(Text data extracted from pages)
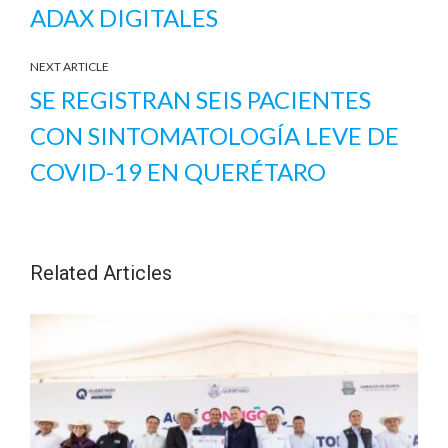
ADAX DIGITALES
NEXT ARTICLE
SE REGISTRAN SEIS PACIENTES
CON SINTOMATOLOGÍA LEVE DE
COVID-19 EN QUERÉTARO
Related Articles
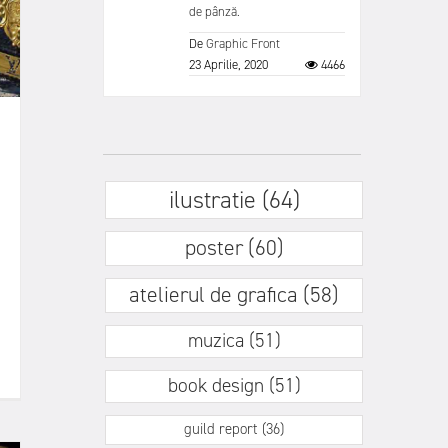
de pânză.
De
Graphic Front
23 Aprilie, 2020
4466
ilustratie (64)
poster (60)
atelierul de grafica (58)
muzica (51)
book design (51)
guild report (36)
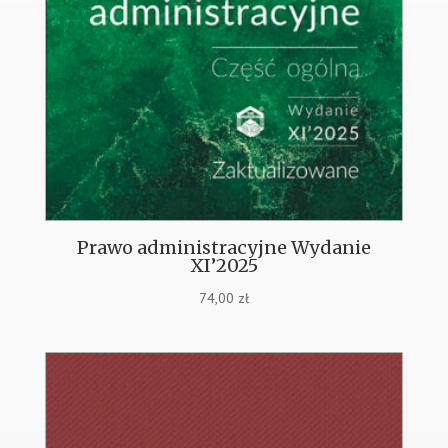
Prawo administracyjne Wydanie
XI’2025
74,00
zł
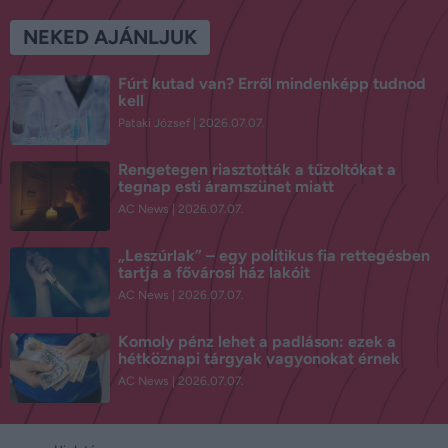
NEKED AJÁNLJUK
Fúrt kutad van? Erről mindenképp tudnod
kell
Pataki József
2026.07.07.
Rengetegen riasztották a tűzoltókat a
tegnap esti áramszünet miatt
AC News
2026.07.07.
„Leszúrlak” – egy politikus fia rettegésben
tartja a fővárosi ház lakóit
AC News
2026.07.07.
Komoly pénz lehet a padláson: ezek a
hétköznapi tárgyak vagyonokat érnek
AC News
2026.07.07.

...

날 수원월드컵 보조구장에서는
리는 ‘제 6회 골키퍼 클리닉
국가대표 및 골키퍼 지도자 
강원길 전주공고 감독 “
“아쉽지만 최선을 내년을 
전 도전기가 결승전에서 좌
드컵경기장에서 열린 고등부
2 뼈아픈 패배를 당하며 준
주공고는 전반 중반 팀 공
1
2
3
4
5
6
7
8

--- Work to be completed ---
Render the part of the material that opens with the line containing "ADAX DIGITALES" and closes with the line containing "guild report (36)" as a Markdown table with the columns Row and Line. Number each non-blank line, and leave out the pictures.

--- Solution to this exercise ---
| Row | Line |
|---|---|
| 1 | ADAX DIGITALES |
| 2 | NEXT ARTICLE |
| 3 | SE REGISTRAN SEIS PACIENTES |
| 4 | CON SINTOMATOLOGÍA LEVE DE |
| 5 | COVID-19 EN QUERÉTARO |
| 6 | Related Articles |
| 7 | de pânză. |
| 8 | De |
| 9 | Graphic Front |
| 10 | 23 Aprilie, 2020 |
| 11 | 4466 |
| 12 | ilustratie (64) |
| 13 | poster (60) |
| 14 | atelierul de grafica (58) |
| 15 | muzica (51) |
| 16 | book design (51) |
| 17 | guild report (36) |